Your assignment ▸
Copy, from the data below, every line that has "labels" in it.

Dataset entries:
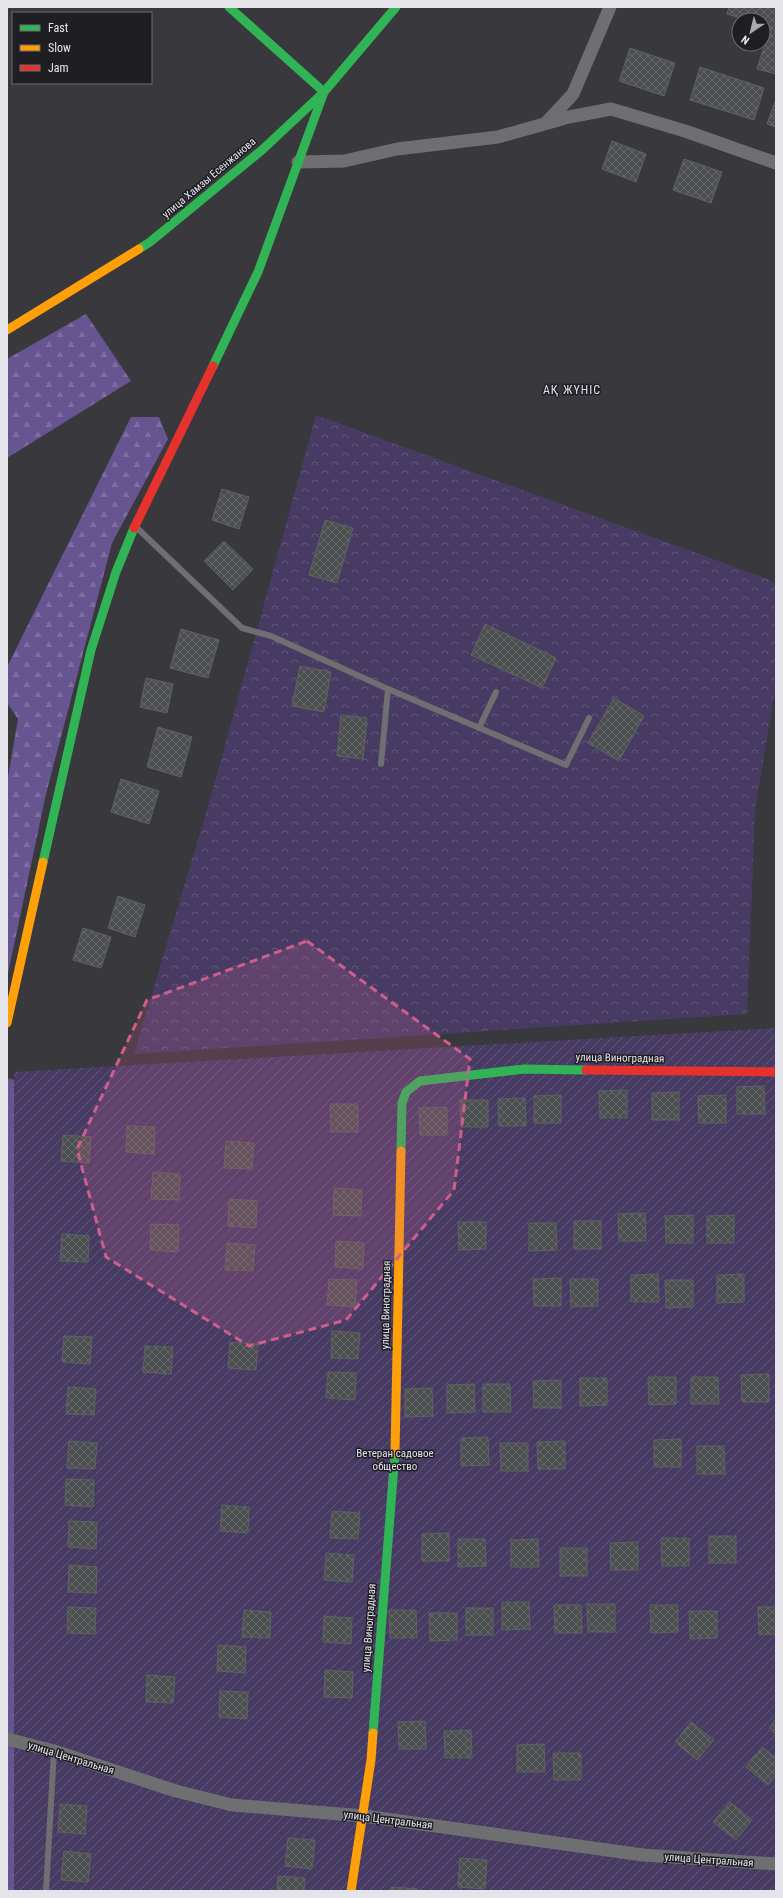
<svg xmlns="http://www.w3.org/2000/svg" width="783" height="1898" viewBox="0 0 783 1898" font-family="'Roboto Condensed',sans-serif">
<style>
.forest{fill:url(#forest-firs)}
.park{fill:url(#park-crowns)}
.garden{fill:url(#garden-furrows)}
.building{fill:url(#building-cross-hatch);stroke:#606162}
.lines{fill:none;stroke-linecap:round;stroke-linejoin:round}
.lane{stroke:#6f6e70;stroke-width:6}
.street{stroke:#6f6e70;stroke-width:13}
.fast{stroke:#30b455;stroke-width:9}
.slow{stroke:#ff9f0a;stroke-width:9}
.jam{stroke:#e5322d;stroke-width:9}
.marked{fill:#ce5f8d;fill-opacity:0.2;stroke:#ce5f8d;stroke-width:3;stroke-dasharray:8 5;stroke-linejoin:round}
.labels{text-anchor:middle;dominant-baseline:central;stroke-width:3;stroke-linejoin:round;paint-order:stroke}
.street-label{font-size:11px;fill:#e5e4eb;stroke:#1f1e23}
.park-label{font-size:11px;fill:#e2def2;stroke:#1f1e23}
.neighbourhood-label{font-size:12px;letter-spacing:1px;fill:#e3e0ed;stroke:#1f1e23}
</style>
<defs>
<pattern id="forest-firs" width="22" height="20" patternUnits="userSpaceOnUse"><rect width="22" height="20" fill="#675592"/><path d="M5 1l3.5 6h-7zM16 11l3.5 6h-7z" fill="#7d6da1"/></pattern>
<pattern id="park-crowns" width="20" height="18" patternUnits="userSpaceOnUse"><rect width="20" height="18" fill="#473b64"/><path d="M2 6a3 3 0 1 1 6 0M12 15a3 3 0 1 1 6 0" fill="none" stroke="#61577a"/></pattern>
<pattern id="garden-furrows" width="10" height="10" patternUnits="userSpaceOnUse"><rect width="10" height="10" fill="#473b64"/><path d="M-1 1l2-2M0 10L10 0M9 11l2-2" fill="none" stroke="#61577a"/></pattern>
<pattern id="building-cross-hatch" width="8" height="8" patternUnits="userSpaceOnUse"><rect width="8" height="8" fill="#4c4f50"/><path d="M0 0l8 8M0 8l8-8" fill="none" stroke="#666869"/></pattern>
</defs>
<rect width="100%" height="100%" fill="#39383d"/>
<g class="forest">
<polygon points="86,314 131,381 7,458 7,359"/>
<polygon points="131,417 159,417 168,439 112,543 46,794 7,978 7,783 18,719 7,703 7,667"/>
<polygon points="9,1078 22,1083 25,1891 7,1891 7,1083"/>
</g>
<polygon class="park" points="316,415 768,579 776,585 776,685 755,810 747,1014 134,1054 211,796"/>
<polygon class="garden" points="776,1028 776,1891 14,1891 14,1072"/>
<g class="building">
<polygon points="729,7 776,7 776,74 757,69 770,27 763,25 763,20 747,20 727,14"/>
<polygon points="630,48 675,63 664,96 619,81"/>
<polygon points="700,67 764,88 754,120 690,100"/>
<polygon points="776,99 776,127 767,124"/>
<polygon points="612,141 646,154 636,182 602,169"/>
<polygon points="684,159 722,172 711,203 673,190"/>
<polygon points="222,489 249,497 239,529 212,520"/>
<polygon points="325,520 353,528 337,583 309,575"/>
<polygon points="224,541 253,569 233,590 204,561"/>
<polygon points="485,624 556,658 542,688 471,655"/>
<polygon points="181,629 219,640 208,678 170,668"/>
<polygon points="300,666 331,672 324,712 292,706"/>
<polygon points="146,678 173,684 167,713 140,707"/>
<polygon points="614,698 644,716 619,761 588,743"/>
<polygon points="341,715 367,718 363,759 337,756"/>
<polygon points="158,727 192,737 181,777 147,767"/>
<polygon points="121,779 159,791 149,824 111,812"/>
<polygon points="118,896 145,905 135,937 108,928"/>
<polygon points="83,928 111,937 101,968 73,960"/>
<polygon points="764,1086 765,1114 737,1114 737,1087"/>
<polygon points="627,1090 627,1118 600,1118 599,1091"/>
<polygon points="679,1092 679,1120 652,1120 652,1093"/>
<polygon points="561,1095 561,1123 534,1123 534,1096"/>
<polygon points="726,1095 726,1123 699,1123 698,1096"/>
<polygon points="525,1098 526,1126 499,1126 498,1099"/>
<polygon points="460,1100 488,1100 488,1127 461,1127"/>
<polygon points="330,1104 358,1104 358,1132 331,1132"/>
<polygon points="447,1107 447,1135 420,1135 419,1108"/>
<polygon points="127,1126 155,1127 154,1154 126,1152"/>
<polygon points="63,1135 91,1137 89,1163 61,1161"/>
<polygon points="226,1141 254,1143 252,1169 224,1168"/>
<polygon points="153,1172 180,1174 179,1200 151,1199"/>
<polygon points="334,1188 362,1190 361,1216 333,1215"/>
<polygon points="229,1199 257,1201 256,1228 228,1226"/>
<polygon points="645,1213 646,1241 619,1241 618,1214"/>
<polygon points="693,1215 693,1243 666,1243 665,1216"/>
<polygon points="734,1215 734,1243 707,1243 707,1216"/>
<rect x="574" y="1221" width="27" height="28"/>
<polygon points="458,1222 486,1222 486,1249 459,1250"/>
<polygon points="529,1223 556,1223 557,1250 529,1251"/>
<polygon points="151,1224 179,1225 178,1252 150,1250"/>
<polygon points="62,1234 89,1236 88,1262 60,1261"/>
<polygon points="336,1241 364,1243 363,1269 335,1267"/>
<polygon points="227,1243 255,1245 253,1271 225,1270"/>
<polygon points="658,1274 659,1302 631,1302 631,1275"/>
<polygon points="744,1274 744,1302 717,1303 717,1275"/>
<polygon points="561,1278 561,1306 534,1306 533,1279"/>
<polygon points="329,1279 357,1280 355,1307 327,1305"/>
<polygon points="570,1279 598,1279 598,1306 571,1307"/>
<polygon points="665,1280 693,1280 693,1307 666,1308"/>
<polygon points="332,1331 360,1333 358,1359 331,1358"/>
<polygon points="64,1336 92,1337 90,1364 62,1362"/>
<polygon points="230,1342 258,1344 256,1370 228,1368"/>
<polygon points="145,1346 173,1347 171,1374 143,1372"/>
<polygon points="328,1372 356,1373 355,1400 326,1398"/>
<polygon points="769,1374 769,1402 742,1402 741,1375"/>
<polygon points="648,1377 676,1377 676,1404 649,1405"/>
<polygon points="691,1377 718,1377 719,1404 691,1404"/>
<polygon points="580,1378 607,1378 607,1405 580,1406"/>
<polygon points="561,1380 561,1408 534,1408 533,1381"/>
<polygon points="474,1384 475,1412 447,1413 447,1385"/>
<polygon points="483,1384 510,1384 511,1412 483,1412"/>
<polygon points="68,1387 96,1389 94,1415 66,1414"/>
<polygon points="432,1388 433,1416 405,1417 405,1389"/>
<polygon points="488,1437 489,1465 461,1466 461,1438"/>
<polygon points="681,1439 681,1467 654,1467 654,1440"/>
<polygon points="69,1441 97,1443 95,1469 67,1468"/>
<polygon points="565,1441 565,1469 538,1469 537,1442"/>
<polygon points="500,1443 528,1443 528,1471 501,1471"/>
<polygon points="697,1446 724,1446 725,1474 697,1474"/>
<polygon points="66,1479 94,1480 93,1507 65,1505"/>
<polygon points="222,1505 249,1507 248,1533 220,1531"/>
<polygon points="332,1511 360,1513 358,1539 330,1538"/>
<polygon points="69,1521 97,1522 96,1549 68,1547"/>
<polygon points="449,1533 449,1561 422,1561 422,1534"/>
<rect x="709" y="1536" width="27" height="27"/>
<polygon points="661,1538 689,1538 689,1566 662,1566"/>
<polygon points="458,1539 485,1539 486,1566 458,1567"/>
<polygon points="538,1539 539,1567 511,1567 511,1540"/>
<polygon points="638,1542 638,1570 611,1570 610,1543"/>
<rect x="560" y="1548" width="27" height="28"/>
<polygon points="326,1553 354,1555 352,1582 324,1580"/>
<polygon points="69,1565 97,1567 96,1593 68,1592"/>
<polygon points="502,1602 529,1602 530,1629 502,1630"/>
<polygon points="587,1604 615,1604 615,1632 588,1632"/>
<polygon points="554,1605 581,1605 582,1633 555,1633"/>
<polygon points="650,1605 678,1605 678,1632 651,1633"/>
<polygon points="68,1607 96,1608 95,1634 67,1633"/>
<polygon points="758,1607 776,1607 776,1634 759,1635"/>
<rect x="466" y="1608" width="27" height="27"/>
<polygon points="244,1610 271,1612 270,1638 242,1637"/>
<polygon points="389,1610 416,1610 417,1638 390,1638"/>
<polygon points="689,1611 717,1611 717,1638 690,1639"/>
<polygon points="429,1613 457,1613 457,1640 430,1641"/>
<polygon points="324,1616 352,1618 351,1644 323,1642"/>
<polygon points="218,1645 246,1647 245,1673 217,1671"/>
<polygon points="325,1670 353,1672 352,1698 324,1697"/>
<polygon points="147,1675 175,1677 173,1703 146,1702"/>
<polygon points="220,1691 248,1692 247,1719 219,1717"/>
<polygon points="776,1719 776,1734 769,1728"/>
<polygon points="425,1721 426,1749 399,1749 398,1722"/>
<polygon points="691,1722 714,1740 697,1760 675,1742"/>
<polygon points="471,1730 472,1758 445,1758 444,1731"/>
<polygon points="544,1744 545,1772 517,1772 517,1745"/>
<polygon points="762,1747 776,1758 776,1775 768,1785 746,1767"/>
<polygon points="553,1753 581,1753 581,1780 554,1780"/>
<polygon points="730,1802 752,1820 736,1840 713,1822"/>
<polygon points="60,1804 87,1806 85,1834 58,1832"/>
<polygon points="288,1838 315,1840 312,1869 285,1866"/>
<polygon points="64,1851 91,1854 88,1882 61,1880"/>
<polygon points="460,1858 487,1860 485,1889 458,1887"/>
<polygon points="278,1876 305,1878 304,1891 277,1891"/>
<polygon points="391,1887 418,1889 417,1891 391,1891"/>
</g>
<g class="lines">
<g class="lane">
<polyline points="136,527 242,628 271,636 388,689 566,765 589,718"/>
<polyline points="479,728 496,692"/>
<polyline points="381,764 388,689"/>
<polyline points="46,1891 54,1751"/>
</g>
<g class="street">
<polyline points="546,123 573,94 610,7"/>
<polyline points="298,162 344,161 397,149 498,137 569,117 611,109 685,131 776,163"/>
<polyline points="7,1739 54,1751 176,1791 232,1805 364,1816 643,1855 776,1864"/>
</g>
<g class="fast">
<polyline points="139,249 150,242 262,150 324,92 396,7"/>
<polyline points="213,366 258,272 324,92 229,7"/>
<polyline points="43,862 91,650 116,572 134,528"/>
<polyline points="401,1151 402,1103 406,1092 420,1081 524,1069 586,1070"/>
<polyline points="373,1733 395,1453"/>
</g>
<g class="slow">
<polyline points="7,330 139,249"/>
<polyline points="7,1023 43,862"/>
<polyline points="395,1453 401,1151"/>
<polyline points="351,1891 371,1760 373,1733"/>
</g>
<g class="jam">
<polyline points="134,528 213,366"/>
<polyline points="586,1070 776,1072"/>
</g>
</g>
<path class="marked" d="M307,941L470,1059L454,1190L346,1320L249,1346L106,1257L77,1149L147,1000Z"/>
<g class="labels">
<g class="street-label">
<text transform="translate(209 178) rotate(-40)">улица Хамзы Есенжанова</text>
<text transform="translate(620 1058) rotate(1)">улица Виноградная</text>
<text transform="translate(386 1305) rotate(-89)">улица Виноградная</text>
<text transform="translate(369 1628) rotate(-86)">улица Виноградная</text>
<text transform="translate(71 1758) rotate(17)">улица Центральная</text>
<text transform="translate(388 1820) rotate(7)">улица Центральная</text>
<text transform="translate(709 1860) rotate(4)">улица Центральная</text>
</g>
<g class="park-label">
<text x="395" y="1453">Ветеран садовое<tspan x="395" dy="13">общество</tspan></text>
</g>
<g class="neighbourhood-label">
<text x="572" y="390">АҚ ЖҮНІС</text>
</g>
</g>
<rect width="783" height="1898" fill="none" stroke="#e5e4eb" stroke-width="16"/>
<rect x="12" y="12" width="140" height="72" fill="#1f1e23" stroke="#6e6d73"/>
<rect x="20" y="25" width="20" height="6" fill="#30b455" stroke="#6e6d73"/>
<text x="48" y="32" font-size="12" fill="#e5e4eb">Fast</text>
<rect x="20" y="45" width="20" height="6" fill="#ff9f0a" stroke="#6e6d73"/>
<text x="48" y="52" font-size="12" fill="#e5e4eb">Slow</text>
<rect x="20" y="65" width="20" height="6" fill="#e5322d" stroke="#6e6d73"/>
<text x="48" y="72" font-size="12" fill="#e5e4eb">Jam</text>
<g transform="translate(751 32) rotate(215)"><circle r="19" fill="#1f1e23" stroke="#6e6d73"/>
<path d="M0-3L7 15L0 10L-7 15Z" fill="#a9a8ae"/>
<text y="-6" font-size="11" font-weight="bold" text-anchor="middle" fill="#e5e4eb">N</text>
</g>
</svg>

Final answer ▸
.labels{text-anchor:middle;dominant-baseline:central;stroke-width:3;stroke-linejoin:round;paint-order:stroke}
<g class="labels">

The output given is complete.